Copy the records below line for line, changing nothing.
··· Information shown
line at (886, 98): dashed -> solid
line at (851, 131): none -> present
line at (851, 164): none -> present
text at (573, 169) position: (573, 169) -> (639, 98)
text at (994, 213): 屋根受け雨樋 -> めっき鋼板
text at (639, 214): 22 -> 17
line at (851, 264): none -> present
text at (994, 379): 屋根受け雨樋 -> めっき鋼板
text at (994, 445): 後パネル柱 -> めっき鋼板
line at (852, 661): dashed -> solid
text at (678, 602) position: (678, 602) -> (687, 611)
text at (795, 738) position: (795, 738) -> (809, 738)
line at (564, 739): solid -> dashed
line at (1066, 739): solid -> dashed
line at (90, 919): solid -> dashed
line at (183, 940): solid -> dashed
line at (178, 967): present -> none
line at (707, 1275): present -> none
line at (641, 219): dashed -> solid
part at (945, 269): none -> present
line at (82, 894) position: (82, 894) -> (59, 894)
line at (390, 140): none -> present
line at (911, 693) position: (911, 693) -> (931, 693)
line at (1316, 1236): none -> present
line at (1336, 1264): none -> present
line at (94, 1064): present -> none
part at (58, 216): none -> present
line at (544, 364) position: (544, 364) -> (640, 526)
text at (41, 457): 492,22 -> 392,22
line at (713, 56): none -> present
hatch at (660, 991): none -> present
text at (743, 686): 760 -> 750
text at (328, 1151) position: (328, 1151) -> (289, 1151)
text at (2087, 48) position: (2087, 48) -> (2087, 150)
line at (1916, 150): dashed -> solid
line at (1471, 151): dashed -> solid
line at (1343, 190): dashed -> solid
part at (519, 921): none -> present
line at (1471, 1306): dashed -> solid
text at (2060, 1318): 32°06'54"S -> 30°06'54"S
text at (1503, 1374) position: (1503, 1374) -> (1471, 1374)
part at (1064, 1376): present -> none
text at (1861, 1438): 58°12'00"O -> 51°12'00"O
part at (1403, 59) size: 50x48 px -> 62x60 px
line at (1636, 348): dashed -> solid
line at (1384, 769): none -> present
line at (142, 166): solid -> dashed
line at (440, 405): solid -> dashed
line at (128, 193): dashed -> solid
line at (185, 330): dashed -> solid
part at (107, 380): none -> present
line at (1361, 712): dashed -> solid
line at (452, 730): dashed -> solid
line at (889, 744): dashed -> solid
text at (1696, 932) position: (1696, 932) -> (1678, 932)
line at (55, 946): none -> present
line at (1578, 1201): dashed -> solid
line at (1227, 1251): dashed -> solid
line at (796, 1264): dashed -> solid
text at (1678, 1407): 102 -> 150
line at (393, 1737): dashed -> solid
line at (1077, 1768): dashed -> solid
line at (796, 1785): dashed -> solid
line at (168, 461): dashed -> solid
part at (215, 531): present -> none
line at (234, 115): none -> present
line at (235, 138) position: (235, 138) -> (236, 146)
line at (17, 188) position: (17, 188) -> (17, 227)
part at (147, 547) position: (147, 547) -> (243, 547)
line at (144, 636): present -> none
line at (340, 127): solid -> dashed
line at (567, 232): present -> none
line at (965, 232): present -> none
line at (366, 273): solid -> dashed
······
Answer to this problem:
line at (886, 98): dashed -> solid
line at (851, 131): none -> present
line at (851, 164): none -> present
text at (573, 169) position: (573, 169) -> (639, 98)
text at (994, 213): 屋根受け雨樋 -> めっき鋼板
text at (639, 214): 22 -> 17
line at (851, 264): none -> present
text at (994, 379): 屋根受け雨樋 -> めっき鋼板
text at (994, 445): 後パネル柱 -> めっき鋼板
line at (852, 661): dashed -> solid
text at (678, 602) position: (678, 602) -> (687, 611)
text at (795, 738) position: (795, 738) -> (809, 738)
line at (564, 739): solid -> dashed
line at (1066, 739): solid -> dashed
line at (90, 919): solid -> dashed
line at (183, 940): solid -> dashed
line at (178, 967): present -> none
line at (707, 1275): present -> none
line at (641, 219): dashed -> solid
part at (945, 269): none -> present
line at (82, 894) position: (82, 894) -> (59, 894)
line at (390, 140): none -> present
line at (911, 693) position: (911, 693) -> (931, 693)
line at (1316, 1236): none -> present
line at (1336, 1264): none -> present
line at (94, 1064): present -> none
part at (58, 216): none -> present
line at (544, 364) position: (544, 364) -> (640, 526)
text at (41, 457): 492,22 -> 392,22
line at (713, 56): none -> present
hatch at (660, 991): none -> present
text at (743, 686): 760 -> 750
text at (328, 1151) position: (328, 1151) -> (289, 1151)
text at (2087, 48) position: (2087, 48) -> (2087, 150)
line at (1916, 150): dashed -> solid
line at (1471, 151): dashed -> solid
line at (1343, 190): dashed -> solid
part at (519, 921): none -> present
line at (1471, 1306): dashed -> solid
text at (2060, 1318): 32°06'54"S -> 30°06'54"S
text at (1503, 1374) position: (1503, 1374) -> (1471, 1374)
part at (1064, 1376): present -> none
text at (1861, 1438): 58°12'00"O -> 51°12'00"O
part at (1403, 59) size: 50x48 px -> 62x60 px
line at (1636, 348): dashed -> solid
line at (1384, 769): none -> present
line at (142, 166): solid -> dashed
line at (440, 405): solid -> dashed
line at (128, 193): dashed -> solid
line at (185, 330): dashed -> solid
part at (107, 380): none -> present
line at (1361, 712): dashed -> solid
line at (452, 730): dashed -> solid
line at (889, 744): dashed -> solid
text at (1696, 932) position: (1696, 932) -> (1678, 932)
line at (55, 946): none -> present
line at (1578, 1201): dashed -> solid
line at (1227, 1251): dashed -> solid
line at (796, 1264): dashed -> solid
text at (1678, 1407): 102 -> 150
line at (393, 1737): dashed -> solid
line at (1077, 1768): dashed -> solid
line at (796, 1785): dashed -> solid
line at (168, 461): dashed -> solid
part at (215, 531): present -> none
line at (234, 115): none -> present
line at (235, 138) position: (235, 138) -> (236, 146)
line at (17, 188) position: (17, 188) -> (17, 227)
part at (147, 547) position: (147, 547) -> (243, 547)
line at (144, 636): present -> none
line at (340, 127): solid -> dashed
line at (567, 232): present -> none
line at (965, 232): present -> none
line at (366, 273): solid -> dashed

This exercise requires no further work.